Article 22 of the Declaration establishes our right to social security and to economic rights. The current financial services system effectively excludes a large segment of society from participating in the formal economy, with devastating effects on their livelihood. 


Let’s consider the case of remittances, a vital lifeline for millions, particularly in Africa, where
over USD 100 billion flows into the continent annually from a migrant workforce of 40 million individuals worldwide. 

Remittances also contribute significantly to the Sustainable Development Goals, including poverty reduction, food security, climate resilience, and economic stability. But frustratingly, remittances are still painfully inefficient, costly, and inaccessible to many vulnerable populations.  

International money operators maintain rigid rules designed for middle- and high-income jurisdictions that don’t apply to the local context. Complex and outdated customer due diligence procedures intimidate underbanked populations. Punitive exchange rates and convoluted value chains render remittance transfer costs unaffordable to most low-income households. 

At CENFRI, we’ve seen that illiterate people have considerable challenges in collecting their formal remittances, often abandoning them. Unable to fill out the required, often lengthy, paperwork, they give up and go home, as the required cost in time and transport is not worth the risk of being rejected once more. Those remittances are typically returned and then resent using informal channels. Ironically, inappropriate risk mitigation measures in the formal financial system can drive good, law-abiding people into the influence of informal and even illicit networks.  But it doesn’t need to be this way.  

Through smart use of technology – combined with policy innovation – we can make remittances affordable, convenient and efficient, even for those without high literacy skills. Based on current test case results and from work on the IFAD FFR Remittances Toolkit, CENFRI estimates that by digitizing processes and making use of information already available on centralized systems, we could increase the number of people who collect remittances by 40% without increasing branch networks nor staff.  

Unfortunately, past case studies indicate that people without access to digital services are inevitably left behind, stranded on the wrong side of a deepening, digital divide.

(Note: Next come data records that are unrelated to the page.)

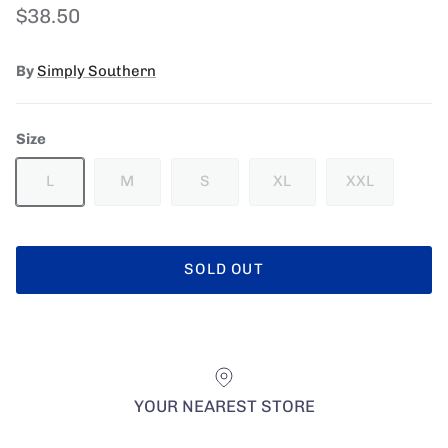
Regular price
$38.50
By
Simply Southern
Size
L
M
S
XL
XXL
SOLD OUT
YOUR NEAREST STORE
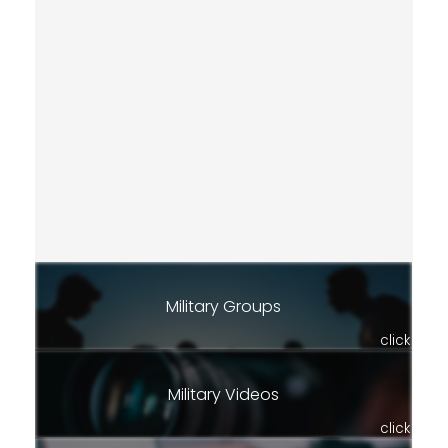
Military Groups
click
Military Videos
click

Fortunately, more recent IFAD Remittance Access Initiative case studies in Know Your Customer (KYC) innovation indicate that technology can be redirected to bridge the digital divide rather than perpetuate it, particularly for less-literate people. 

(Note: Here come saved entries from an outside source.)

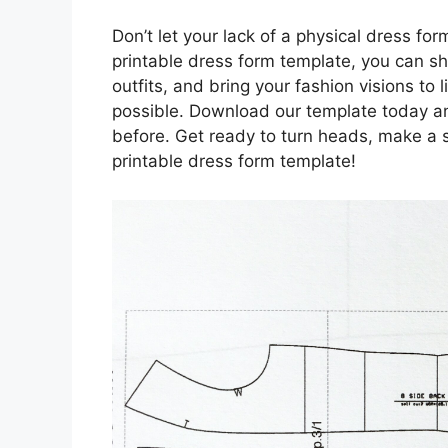
Don’t let your lack of a physical dress form
printable dress form template, you can sh
outfits, and bring your fashion visions to
possible. Download our template today and
before. Get ready to turn heads, make a 
printable dress form template!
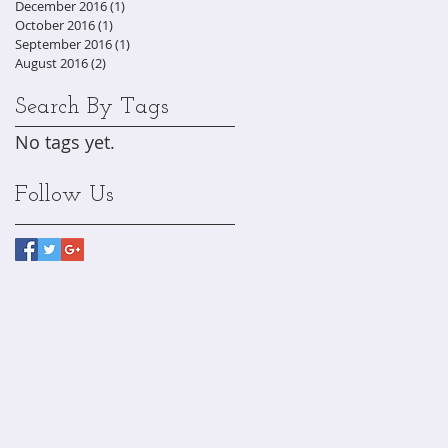
December 2016
(1)
1 post
October 2016
(1)
1 post
September 2016
(1)
1 post
August 2016
(2)
2 posts
Search By Tags
No tags yet.
Follow Us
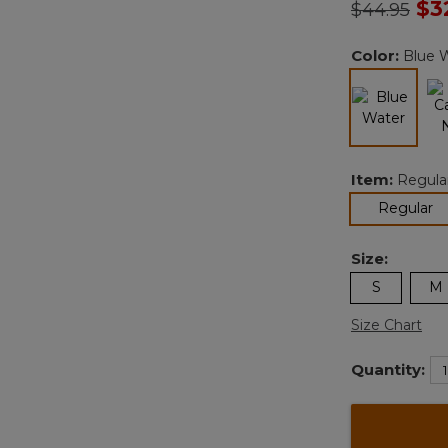
Price redu
to
$3
$44.95
Color:
Blue 
selected
Item:
Regula
se
Regular
Size:
S
M
Size Chart
Quantity:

Digital infrastructure – applied in innovative ways – can allow financial service providers who have traditionally concentrated on middle- and upper-income brackets, to reach, and profitably serve, low-income customers. Economies where all can participate will be cohesive, stable, and robust – helpful in an age of climate crisis and political upheaval. The network effects of an inclusive financial sector underpin affordability and promote scale and economic activity – which in turn promotes the real fulfillment of human rights beyond paper promises. 

For too long, vulnerable populations have been paying the price for costly, mismanaged and inefficient financial constructs that were created haphazardly over many years. But regulators and policymakers control the levers that can bring about change. All it takes is a few brave and innovative souls, revised legislation, and tons of cross-sectoral guidance to unlock policies’ potential to protect human rights and economic stability.